Management of the twin ectopic pregnancy is similar to the singleton ectopic pregnancy and depends on the site of implantation. These can be medical or surgical treatments. The medical treatments include intra-gestational feticidal, use of the methotrexate either systemic or intra-gestation. In some case reports there was a shift from medical to surgical after it failed. Surgical management used for the treatment of twin ectopic are hysteroscopic resection (used for cesarean sac twin ectopic), laparoscopic or laparotomy resection. Laparoscopically and by laparotomy salpingectomy, linear salpingostomy can be performed. Currently, arterial embolization is also used for twin ectopic pregnancy and found to be effective.3,16,17,19,23–25 In this case, laparotomy was done since there is no laparoscopy in the area and medical was not preferred since there was cardiac activity and poor adherence to it.

Implication

An extremely uncommon type of pregnancy called twin ectopic pregnancy has a substantial risk of maternal morbidity and mortality after the ectopic site ruptures.
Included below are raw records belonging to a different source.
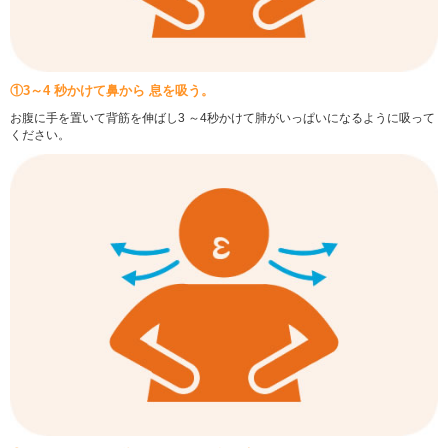
①3～4 秒かけて鼻から 息を吸う。
お腹に手を置いて背筋を伸ばし3 ～4秒かけて肺がいっぱいになるように吸って
ください。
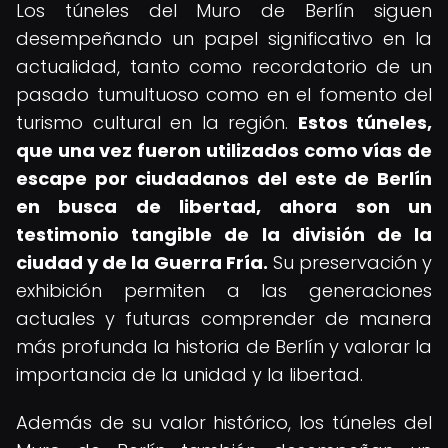
Los túneles del Muro de Berlín siguen
desempeñando un papel significativo en la
actualidad, tanto como recordatorio de un
pasado tumultuoso como en el fomento del
turismo cultural en la región.
Estos túneles,
que una vez fueron utilizados como vías de
escape por ciudadanos del este de Berlín
en busca de libertad, ahora son un
testimonio tangible de la división de la
ciudad y de la Guerra Fría.
Su preservación y
exhibición permiten a las generaciones
actuales y futuras comprender de manera
más profunda la historia de Berlín y valorar la
importancia de la unidad y la libertad.
Además de su valor histórico, los túneles del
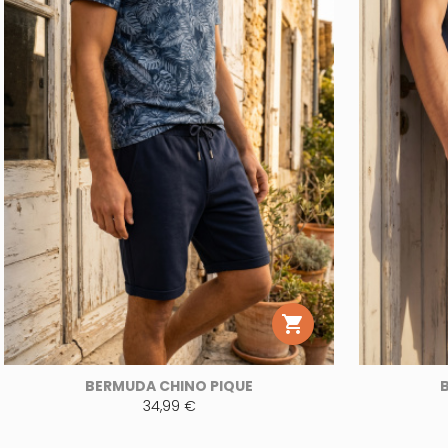

BERMUDA CHINO PIQUE
34,99 €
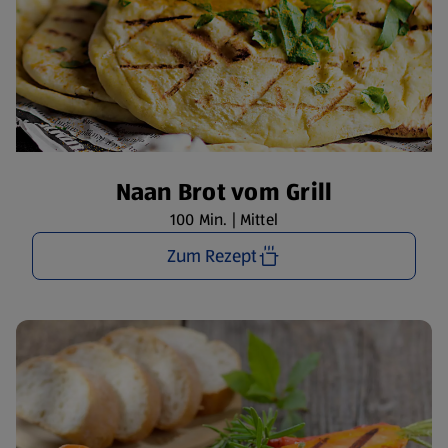
Naan Brot vom Grill
100 Min. | Mittel
Zum Rezept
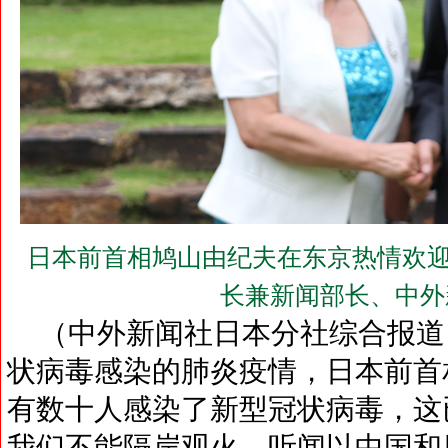
日本前首相鸠山由纪夫在东京热情欢迎
长兼新闻部长、中外
（中外新闻社日本分社综合报道
状病毒感染的肺炎疫情，日本前首
有数十人感染了新型冠状病毒，这
我们不能隔岸观火。听闻以中国和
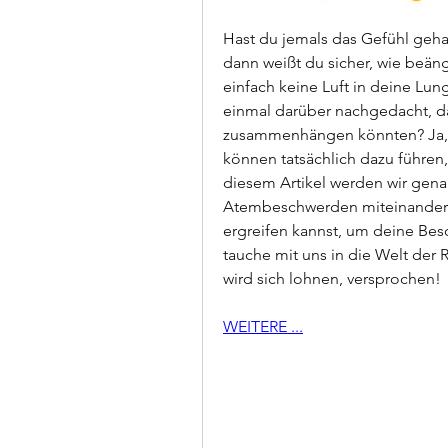
Hast du jemals das Gefühl gehab
dann weißt du sicher, wie beäng
einfach keine Luft in deine Lun
einmal darüber nachgedacht, d
zusammenhängen könnten? Ja, d
können tatsächlich dazu führen, d
diesem Artikel werden wir gen
Atembeschwerden miteinander
ergreifen kannst, um deine Besc
tauche mit uns in die Welt de
wird sich lohnen, versprochen!
WEITERE ...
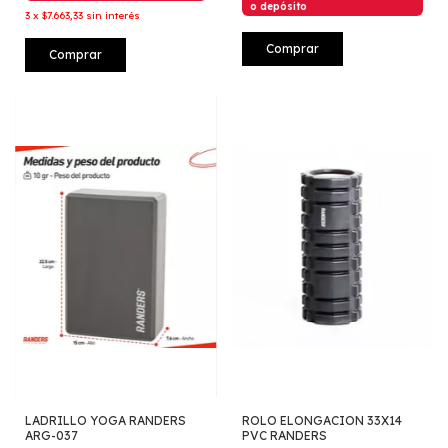
o depósito
3
x
$7.663,33
sin interés
Comprar
Comprar
LADRILLO YOGA RANDERS
ROLO ELONGACION 33X14
ARG-037
PVC RANDERS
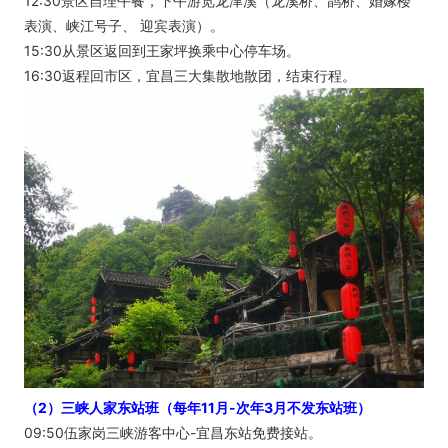
12:30景区自理午餐，下午游览龙津溪（龙溪桥、鹊桥、婚嫁楼
表演、峡江号子、 迎宾表演）。
15:30从景区返回到王家坪换乘中心停车场。
16:30返程回市区，宜昌三大集散地散团，结束行程。
（2）三峡人家东站班（每年11月-次年3月不发东站班）
09:50伍家岗三峡游客中心-宜昌东站免费接站。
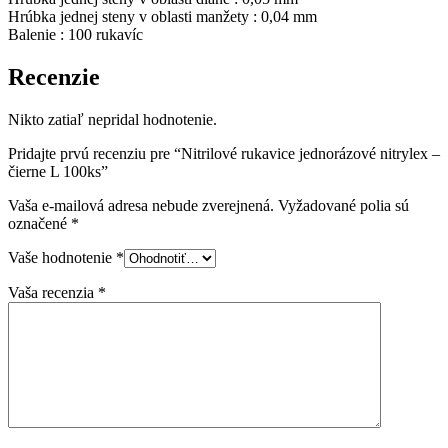
Hrúbka jednej steny v oblasti manžety : 0,04 mm
Balenie : 100 rukavíc
Recenzie
Nikto zatiaľ nepridal hodnotenie.
Pridajte prvú recenziu pre “Nitrilové rukavice jednorázové nitrylex –
čierne L 100ks”
Vaša e-mailová adresa nebude zverejnená.
Vyžadované polia sú
označené
*
Vaše hodnotenie
*
Vaša recenzia
*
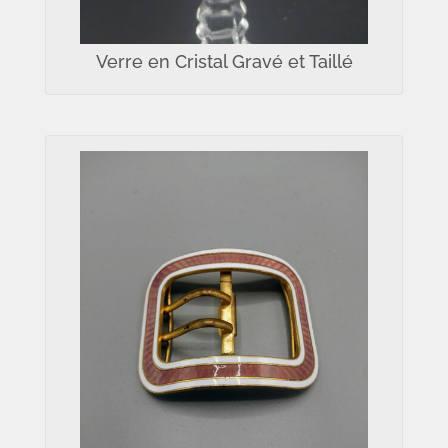
Verre en Cristal Gravé et Taillé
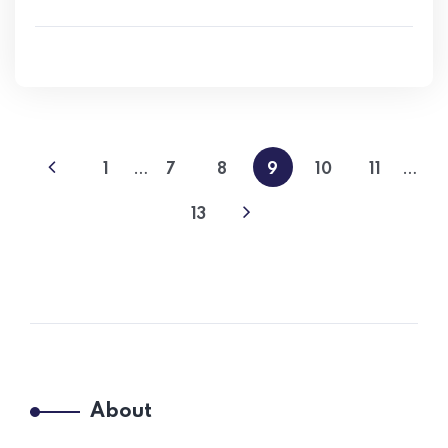
…
…
1
7
8
9
10
11
13
About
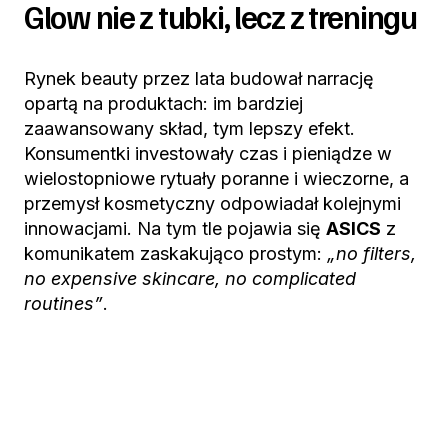
Glow nie z tubki, lecz z treningu
Rynek beauty przez lata budował narrację
opartą na produktach: im bardziej
zaawansowany skład, tym lepszy efekt.
Konsumentki investowały czas i pieniądze w
wielostopniowe rytuały poranne i wieczorne, a
przemysł kosmetyczny odpowiadał kolejnymi
innowacjami. Na tym tle pojawia się
ASICS
z
komunikatem zaskakująco prostym:
„no filters,
no expensive skincare, no complicated
routines”
.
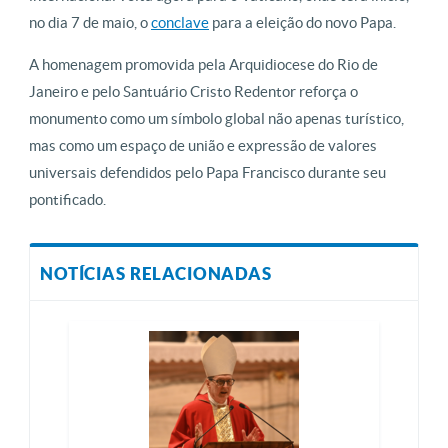
no dia 7 de maio, o
conclave
para a eleição do novo Papa.
A homenagem promovida pela Arquidiocese do Rio de
Janeiro e pelo Santuário Cristo Redentor reforça o
monumento como um símbolo global não apenas turístico,
mas como um espaço de união e expressão de valores
universais defendidos pelo Papa Francisco durante seu
pontificado.
NOTÍCIAS RELACIONADAS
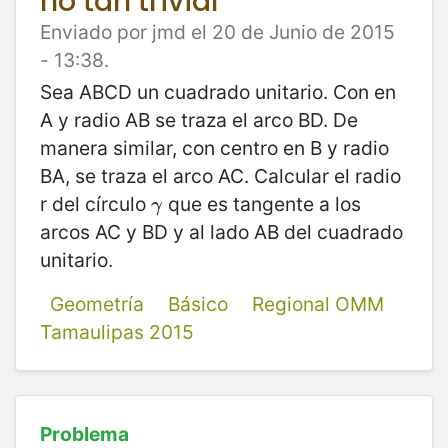
no tan trivial
Enviado por jmd el 20 de Junio de 2015
- 13:38.
Sea ABCD un cuadrado unitario. Con en
A y radio AB se traza el arco BD. De
manera similar, con centro en B y radio
BA, se traza el arco AC. Calcular el radio
r del círculo
que es tangente a los
γ
γ
arcos AC y BD y al lado AB del cuadrado
unitario.
Geometría
Básico
Regional OMM
Tamaulipas 2015
Problema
Ectopic pregnancy, especially twin ectopic, requires prompt identification and therapy in order to reduce morbidity and mortality.

Patient Consent

Written consent has been obtained from the patient after she has seen the detailed description of the case and the pictures to be published. No institutional approval was required for the publishing of this case report.

Acknowledgments

I want to thank the patient for giving me consent to publish.

Funding

No grant support or funding was given.

Disclosure

The author reports no conflicts of interest in this work.